*** Opening of Data section ***

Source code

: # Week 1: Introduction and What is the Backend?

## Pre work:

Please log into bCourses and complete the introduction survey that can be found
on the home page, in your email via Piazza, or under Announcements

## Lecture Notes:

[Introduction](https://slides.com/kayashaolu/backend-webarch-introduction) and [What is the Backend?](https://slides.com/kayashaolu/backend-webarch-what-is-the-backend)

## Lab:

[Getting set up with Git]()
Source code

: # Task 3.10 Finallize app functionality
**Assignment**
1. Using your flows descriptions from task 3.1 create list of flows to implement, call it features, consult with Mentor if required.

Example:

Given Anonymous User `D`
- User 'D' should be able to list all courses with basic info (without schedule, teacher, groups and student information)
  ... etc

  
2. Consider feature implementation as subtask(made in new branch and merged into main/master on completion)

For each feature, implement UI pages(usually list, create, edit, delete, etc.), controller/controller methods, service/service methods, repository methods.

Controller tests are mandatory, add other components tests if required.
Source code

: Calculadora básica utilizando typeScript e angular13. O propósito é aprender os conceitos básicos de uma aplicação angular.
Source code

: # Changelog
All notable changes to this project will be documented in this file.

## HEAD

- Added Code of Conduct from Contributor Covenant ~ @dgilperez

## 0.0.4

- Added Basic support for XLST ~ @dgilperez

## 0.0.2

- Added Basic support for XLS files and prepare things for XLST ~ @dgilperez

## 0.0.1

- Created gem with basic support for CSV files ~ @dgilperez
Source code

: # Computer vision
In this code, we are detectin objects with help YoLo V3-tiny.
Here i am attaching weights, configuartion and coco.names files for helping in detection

*** Close of Data section ***

Task
Each record needs to be given again exactly.

Reply
Source code

: # Week 1: Introduction and What is the Backend?

## Pre work:

Please log into bCourses and complete the introduction survey that can be found
on the home page, in your email via Piazza, or under Announcements

## Lecture Notes:

[Introduction](https://slides.com/kayashaolu/backend-webarch-introduction) and [What is the Backend?](https://slides.com/kayashaolu/backend-webarch-what-is-the-backend)

## Lab:

[Getting set up with Git]()
Source code

: # Task 3.10 Finallize app functionality
**Assignment**
1. Using your flows descriptions from task 3.1 create list of flows to implement, call it features, consult with Mentor if required.

Example:

Given Anonymous User `D`
- User 'D' should be able to list all courses with basic info (without schedule, teacher, groups and student information)
  ... etc

  
2. Consider feature implementation as subtask(made in new branch and merged into main/master on completion)

For each feature, implement UI pages(usually list, create, edit, delete, etc.), controller/controller methods, service/service methods, repository methods.

Controller tests are mandatory, add other components tests if required.
Source code

: Calculadora básica utilizando typeScript e angular13. O propósito é aprender os conceitos básicos de uma aplicação angular.
Source code

: # Changelog
All notable changes to this project will be documented in this file.

## HEAD

- Added Code of Conduct from Contributor Covenant ~ @dgilperez

## 0.0.4

- Added Basic support for XLST ~ @dgilperez

## 0.0.2

- Added Basic support for XLS files and prepare things for XLST ~ @dgilperez

## 0.0.1

- Created gem with basic support for CSV files ~ @dgilperez
Source code

: # Computer vision
In this code, we are detectin objects with help YoLo V3-tiny.
Here i am attaching weights, configuartion and coco.names files for helping in detection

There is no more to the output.